### PROBLEM DESCRIPTION
Reproduce the records. Keep every word exact and include no images.

━━━ DATA PROVIDED

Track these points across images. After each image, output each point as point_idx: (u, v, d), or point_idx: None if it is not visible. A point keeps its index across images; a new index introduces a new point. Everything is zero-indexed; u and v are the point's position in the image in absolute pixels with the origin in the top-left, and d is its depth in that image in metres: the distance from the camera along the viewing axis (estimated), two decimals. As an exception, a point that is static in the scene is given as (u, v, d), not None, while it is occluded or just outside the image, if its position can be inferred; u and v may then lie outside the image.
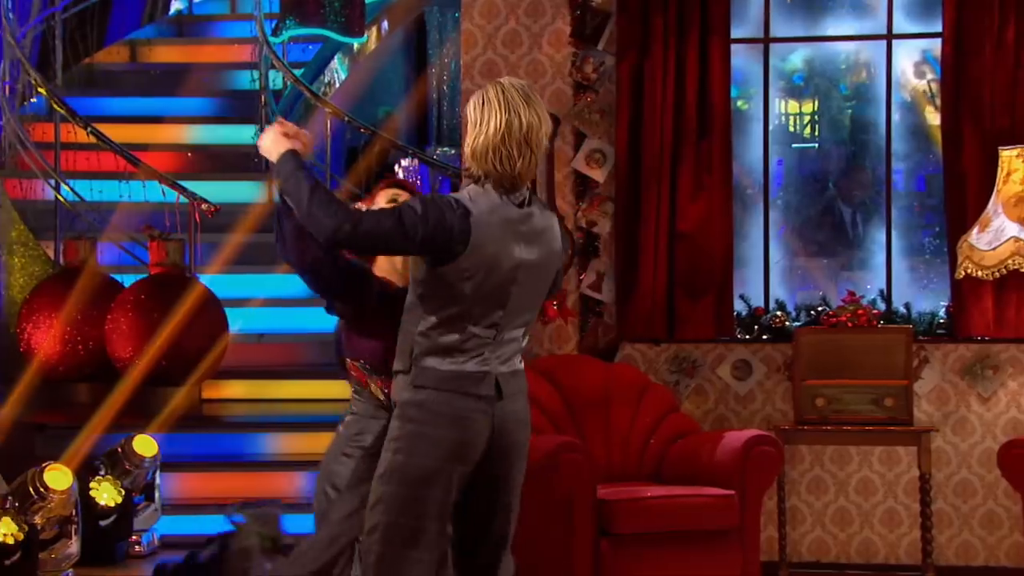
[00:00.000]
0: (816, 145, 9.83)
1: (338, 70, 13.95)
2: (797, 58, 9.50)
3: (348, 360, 5.52)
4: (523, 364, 5.31)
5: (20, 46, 12.61)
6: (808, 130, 9.97)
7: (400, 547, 5.14)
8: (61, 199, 12.14)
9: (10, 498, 8.26)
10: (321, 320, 5.92)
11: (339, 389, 10.27)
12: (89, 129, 12.13)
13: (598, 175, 8.71)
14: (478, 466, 5.17)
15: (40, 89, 12.56)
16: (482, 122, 5.13)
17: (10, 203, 12.37)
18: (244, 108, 13.33)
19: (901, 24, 8.96)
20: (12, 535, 8.00)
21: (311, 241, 5.15)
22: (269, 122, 12.75)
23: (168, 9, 15.07)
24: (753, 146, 9.12)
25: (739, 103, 9.12)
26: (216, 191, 11.70)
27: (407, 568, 5.14)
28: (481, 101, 5.16)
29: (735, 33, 8.80)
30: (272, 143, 5.18)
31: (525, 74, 8.69)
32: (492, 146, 5.10)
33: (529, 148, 5.11)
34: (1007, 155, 8.07)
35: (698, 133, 8.64)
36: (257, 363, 11.47)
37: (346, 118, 12.05)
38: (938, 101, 8.92)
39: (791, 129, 9.89)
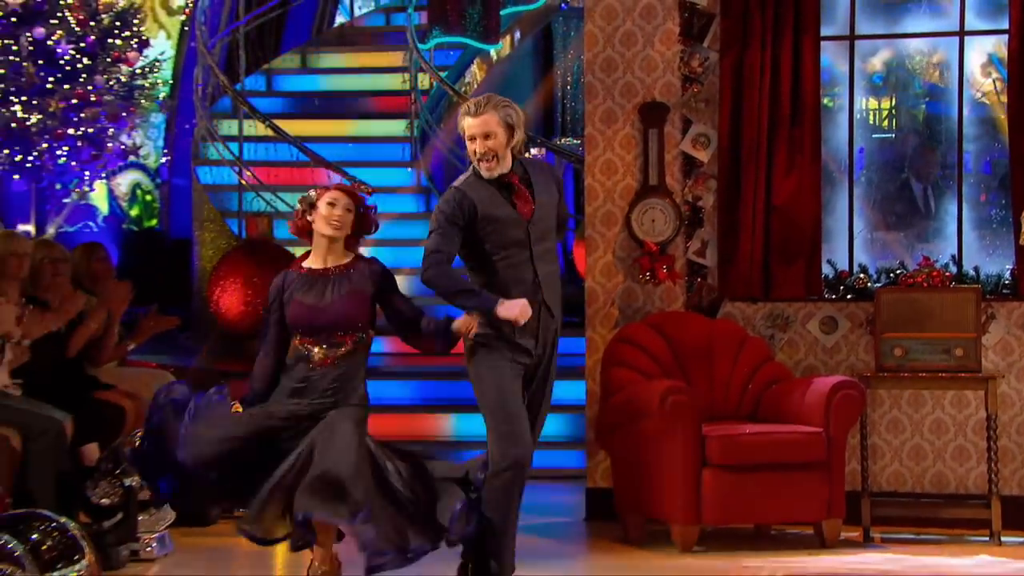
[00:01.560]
0: (893, 135, 9.70)
1: (476, 72, 14.05)
2: (877, 60, 9.37)
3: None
4: None
5: (211, 54, 12.80)
6: (886, 123, 9.86)
7: None
8: (243, 182, 12.32)
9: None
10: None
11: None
12: (267, 123, 12.30)
13: (703, 156, 8.65)
14: None
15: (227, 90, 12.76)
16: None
17: (201, 186, 12.59)
18: (396, 105, 13.47)
19: (972, 23, 8.79)
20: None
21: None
22: (419, 117, 13.02)
23: (333, 22, 15.26)
24: (838, 134, 8.97)
25: (825, 101, 8.98)
26: (372, 175, 11.84)
27: None
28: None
29: (824, 32, 8.68)
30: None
31: (640, 69, 8.65)
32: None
33: None
34: (1065, 136, 8.01)
35: (791, 120, 8.54)
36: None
37: (483, 113, 12.07)
38: (1002, 97, 8.77)
39: (871, 121, 9.77)
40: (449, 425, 10.68)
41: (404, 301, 6.16)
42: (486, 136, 5.97)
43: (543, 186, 6.16)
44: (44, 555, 5.00)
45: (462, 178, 6.18)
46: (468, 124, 6.01)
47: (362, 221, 6.15)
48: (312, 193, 6.15)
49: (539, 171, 6.24)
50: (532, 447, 6.08)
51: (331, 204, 6.05)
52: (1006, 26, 8.51)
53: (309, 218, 6.11)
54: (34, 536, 5.05)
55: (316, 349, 6.01)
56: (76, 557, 5.12)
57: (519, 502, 6.13)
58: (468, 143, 6.06)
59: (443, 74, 13.09)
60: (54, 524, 5.14)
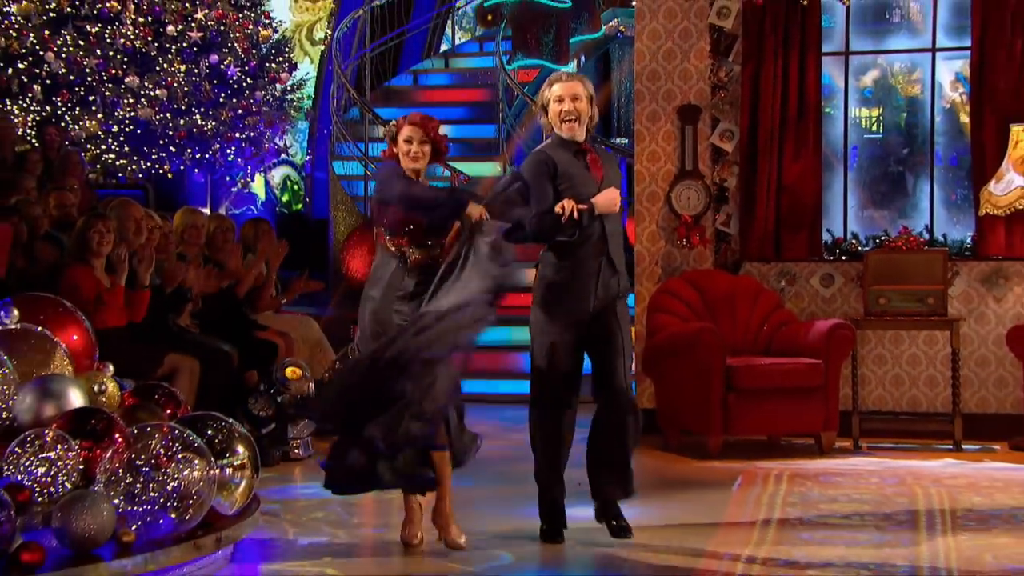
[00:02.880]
0: (881, 136, 9.61)
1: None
2: (868, 78, 9.27)
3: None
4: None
5: (344, 74, 12.88)
6: (875, 126, 9.78)
7: None
8: (368, 174, 12.39)
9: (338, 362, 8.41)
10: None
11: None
12: (387, 126, 12.31)
13: (728, 147, 8.59)
14: None
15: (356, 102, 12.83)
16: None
17: (336, 177, 12.68)
18: (487, 113, 13.49)
19: (942, 41, 8.69)
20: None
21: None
22: (505, 123, 13.03)
23: (439, 49, 15.28)
24: (836, 134, 8.89)
25: (827, 110, 8.89)
26: (467, 168, 11.88)
27: None
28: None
29: (824, 49, 8.60)
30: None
31: (679, 78, 8.61)
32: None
33: None
34: (1016, 129, 7.91)
35: (797, 118, 8.47)
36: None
37: (556, 117, 12.05)
38: (966, 107, 8.65)
39: (863, 126, 9.69)
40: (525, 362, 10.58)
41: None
42: (574, 98, 5.32)
43: (608, 164, 5.48)
44: (216, 447, 5.04)
45: (542, 145, 5.51)
46: (557, 87, 5.37)
47: (437, 147, 5.32)
48: (393, 127, 5.35)
49: (605, 153, 5.58)
50: (570, 396, 5.41)
51: (407, 141, 5.24)
52: (968, 43, 8.42)
53: (395, 149, 5.31)
54: (208, 432, 5.07)
55: (409, 250, 5.23)
56: (240, 450, 5.16)
57: (556, 436, 5.44)
58: (554, 105, 5.36)
59: (524, 87, 13.09)
60: (223, 423, 5.17)
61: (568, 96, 5.35)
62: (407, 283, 5.25)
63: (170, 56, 11.76)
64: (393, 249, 5.28)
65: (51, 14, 11.60)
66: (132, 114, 11.62)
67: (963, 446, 7.83)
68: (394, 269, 5.28)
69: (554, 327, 5.37)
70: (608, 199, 5.29)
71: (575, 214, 5.17)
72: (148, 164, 11.79)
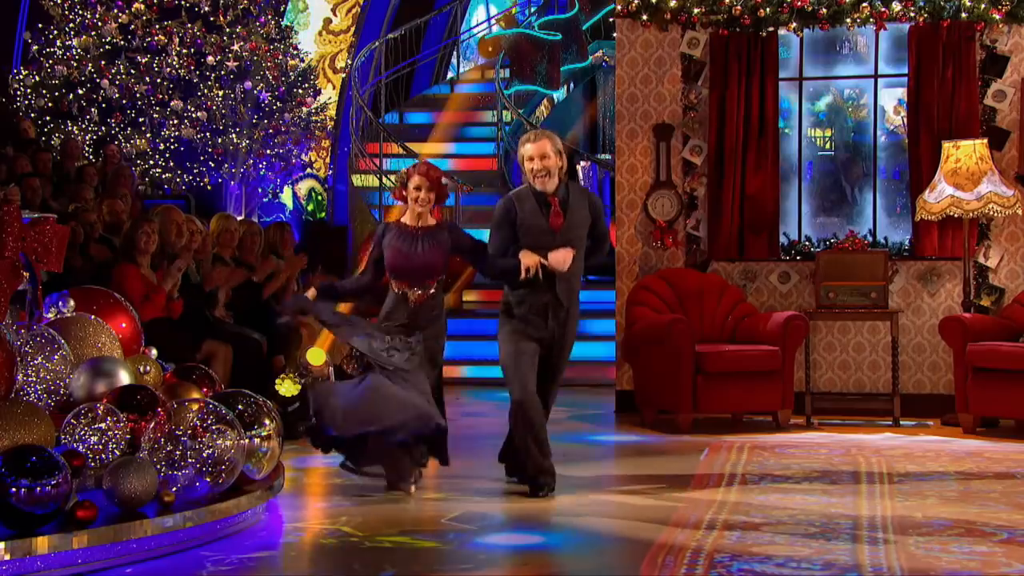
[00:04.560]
0: (832, 153, 9.61)
1: (543, 109, 14.02)
2: (822, 103, 9.28)
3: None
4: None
5: (362, 98, 12.91)
6: (827, 145, 9.78)
7: None
8: (383, 185, 12.42)
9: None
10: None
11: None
12: (400, 144, 12.37)
13: (697, 160, 8.62)
14: None
15: (373, 122, 12.84)
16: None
17: (355, 188, 12.71)
18: (487, 132, 13.51)
19: (884, 69, 8.72)
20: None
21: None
22: (503, 141, 13.05)
23: (446, 75, 15.30)
24: (793, 150, 8.88)
25: (786, 130, 8.90)
26: (468, 178, 11.88)
27: None
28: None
29: (781, 75, 8.62)
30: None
31: (654, 100, 8.64)
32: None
33: None
34: (946, 146, 7.93)
35: (759, 136, 8.48)
36: (486, 280, 11.59)
37: (548, 136, 12.08)
38: (907, 127, 8.66)
39: (817, 144, 9.69)
40: (465, 371, 10.33)
41: (472, 247, 5.69)
42: (543, 156, 5.44)
43: (577, 207, 5.53)
44: (246, 419, 5.06)
45: (517, 189, 5.68)
46: (527, 149, 5.50)
47: (440, 194, 5.63)
48: (404, 172, 5.69)
49: (579, 195, 5.58)
50: (533, 394, 5.48)
51: (416, 189, 5.55)
52: (906, 71, 8.45)
53: (404, 192, 5.61)
54: (240, 407, 5.07)
55: (410, 291, 5.56)
56: (267, 423, 5.17)
57: (532, 428, 5.51)
58: (526, 163, 5.50)
59: (520, 110, 13.12)
60: (253, 399, 5.18)
61: (538, 156, 5.46)
62: (400, 315, 5.59)
63: (210, 83, 11.80)
64: (397, 290, 5.61)
65: (107, 47, 11.71)
66: (176, 133, 11.67)
67: (901, 422, 7.86)
68: (396, 304, 5.62)
69: (513, 340, 5.51)
70: (558, 259, 5.41)
71: (539, 273, 5.39)
72: (190, 177, 11.82)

━━━━━━

### SOLUTION
Track these points across images. After each image, output each point as point_idx: (u, v, d), or point_idx: None if it is not visible. A point keeps its index across images; a new index introduces a new point. Everything is zero-indexed; u and v are the point's position in the image in absolute pixels with the origin in the top-left, and d is its depth in that image in metres: the distance from the camera along the viewing axis (estimated), two decimals. As an exception, a point that is static in the scene is given as (u, v, d), not None, while it is occluded or just outside the image, if its position can be inferred; u and v may then lie outside the image.
[00:00.000]
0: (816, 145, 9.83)
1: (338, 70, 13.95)
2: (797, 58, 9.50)
3: (348, 360, 5.52)
4: (523, 364, 5.31)
5: (20, 46, 12.61)
6: (808, 130, 9.97)
7: (400, 547, 5.14)
8: (61, 199, 12.14)
9: (10, 498, 8.26)
10: (321, 320, 5.92)
11: (339, 389, 10.27)
12: (89, 129, 12.13)
13: (598, 175, 8.71)
14: (478, 466, 5.17)
15: (40, 89, 12.56)
16: (482, 122, 5.13)
17: (10, 203, 12.37)
18: (244, 108, 13.33)
19: (901, 24, 8.96)
20: (12, 535, 8.00)
21: (311, 241, 5.15)
22: (269, 122, 12.75)
23: (168, 9, 15.07)
24: (753, 146, 9.12)
25: (739, 103, 9.12)
26: (216, 191, 11.70)
27: (407, 568, 5.14)
28: (481, 101, 5.16)
29: (735, 33, 8.80)
30: (272, 143, 5.18)
31: (525, 74, 8.69)
32: (492, 146, 5.10)
33: (529, 148, 5.11)
34: (1007, 155, 8.07)
35: (698, 133, 8.64)
36: (257, 363, 11.47)
37: (346, 118, 12.05)
38: (938, 101, 8.92)
39: (791, 129, 9.89)
[00:01.560]
0: (893, 135, 9.70)
1: (476, 72, 14.05)
2: (877, 60, 9.37)
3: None
4: None
5: (211, 54, 12.80)
6: (886, 123, 9.86)
7: None
8: (243, 182, 12.32)
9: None
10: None
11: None
12: (267, 123, 12.30)
13: (703, 156, 8.65)
14: None
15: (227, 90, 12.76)
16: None
17: (201, 186, 12.59)
18: (396, 105, 13.47)
19: (972, 23, 8.79)
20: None
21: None
22: (419, 117, 13.02)
23: (333, 22, 15.26)
24: (838, 134, 8.97)
25: (825, 101, 8.98)
26: (372, 175, 11.84)
27: None
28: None
29: (824, 32, 8.68)
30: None
31: (640, 69, 8.65)
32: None
33: None
34: (1065, 136, 8.01)
35: (791, 120, 8.54)
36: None
37: (483, 113, 12.07)
38: (1002, 97, 8.77)
39: (871, 121, 9.77)
40: (449, 425, 10.68)
41: (404, 301, 6.16)
42: (486, 136, 5.97)
43: (543, 186, 6.16)
44: (44, 555, 5.00)
45: (462, 178, 6.18)
46: (468, 124, 6.01)
47: (362, 221, 6.15)
48: (312, 193, 6.15)
49: (539, 171, 6.24)
50: (532, 447, 6.08)
51: (331, 204, 6.05)
52: (1006, 26, 8.51)
53: (309, 218, 6.11)
54: (34, 536, 5.05)
55: (316, 349, 6.01)
56: (76, 557, 5.12)
57: (519, 502, 6.13)
58: (468, 143, 6.06)
59: (443, 74, 13.09)
60: (54, 524, 5.14)
[00:02.880]
0: (881, 136, 9.61)
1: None
2: (868, 78, 9.27)
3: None
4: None
5: (344, 74, 12.88)
6: (875, 126, 9.78)
7: None
8: (368, 174, 12.39)
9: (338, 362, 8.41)
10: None
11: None
12: (387, 126, 12.31)
13: (728, 147, 8.59)
14: None
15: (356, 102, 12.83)
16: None
17: (336, 177, 12.68)
18: (487, 113, 13.49)
19: (942, 41, 8.69)
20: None
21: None
22: (505, 123, 13.03)
23: (439, 49, 15.28)
24: (836, 134, 8.89)
25: (827, 110, 8.89)
26: (467, 168, 11.88)
27: None
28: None
29: (824, 49, 8.60)
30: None
31: (679, 78, 8.61)
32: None
33: None
34: (1016, 129, 7.91)
35: (797, 118, 8.47)
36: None
37: (556, 117, 12.05)
38: (966, 107, 8.65)
39: (863, 126, 9.69)
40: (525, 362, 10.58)
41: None
42: (574, 98, 5.32)
43: (608, 164, 5.48)
44: (216, 447, 5.04)
45: (542, 145, 5.51)
46: (557, 87, 5.37)
47: (437, 147, 5.32)
48: (393, 127, 5.35)
49: (605, 153, 5.58)
50: (570, 396, 5.41)
51: (407, 141, 5.24)
52: (968, 43, 8.42)
53: (395, 149, 5.31)
54: (208, 432, 5.07)
55: (409, 250, 5.23)
56: (240, 450, 5.16)
57: (556, 436, 5.44)
58: (554, 105, 5.36)
59: (524, 87, 13.09)
60: (223, 423, 5.17)
61: (568, 96, 5.35)
62: (407, 283, 5.25)
63: (170, 56, 11.76)
64: (393, 249, 5.28)
65: (51, 14, 11.60)
66: (132, 114, 11.62)
67: (963, 446, 7.83)
68: (394, 269, 5.28)
69: (554, 327, 5.37)
70: (608, 199, 5.29)
71: (575, 214, 5.17)
72: (148, 164, 11.79)
[00:04.560]
0: (832, 153, 9.61)
1: (543, 109, 14.02)
2: (822, 103, 9.28)
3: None
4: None
5: (362, 98, 12.91)
6: (827, 145, 9.78)
7: None
8: (383, 185, 12.42)
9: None
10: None
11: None
12: (400, 144, 12.37)
13: (697, 160, 8.62)
14: None
15: (373, 122, 12.84)
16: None
17: (355, 188, 12.71)
18: (487, 132, 13.51)
19: (884, 69, 8.72)
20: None
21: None
22: (503, 141, 13.05)
23: (446, 75, 15.30)
24: (793, 150, 8.88)
25: (786, 130, 8.90)
26: (468, 178, 11.88)
27: None
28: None
29: (781, 75, 8.62)
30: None
31: (654, 100, 8.64)
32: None
33: None
34: (946, 146, 7.93)
35: (759, 136, 8.48)
36: (486, 280, 11.59)
37: (548, 136, 12.08)
38: (907, 127, 8.66)
39: (817, 144, 9.69)
40: (465, 371, 10.33)
41: (472, 247, 5.69)
42: (543, 156, 5.44)
43: (577, 207, 5.53)
44: (246, 419, 5.06)
45: (517, 189, 5.68)
46: (527, 149, 5.50)
47: (440, 194, 5.63)
48: (404, 172, 5.69)
49: (579, 195, 5.58)
50: (533, 394, 5.48)
51: (416, 189, 5.55)
52: (906, 71, 8.45)
53: (404, 192, 5.61)
54: (240, 407, 5.07)
55: (410, 291, 5.56)
56: (267, 423, 5.17)
57: (532, 428, 5.51)
58: (526, 163, 5.50)
59: (520, 110, 13.12)
60: (253, 399, 5.18)
61: (538, 156, 5.46)
62: (400, 315, 5.59)
63: (210, 83, 11.80)
64: (397, 290, 5.61)
65: (107, 47, 11.71)
66: (176, 133, 11.67)
67: (901, 422, 7.86)
68: (396, 304, 5.62)
69: (513, 340, 5.51)
70: (558, 259, 5.41)
71: (539, 273, 5.39)
72: (190, 177, 11.82)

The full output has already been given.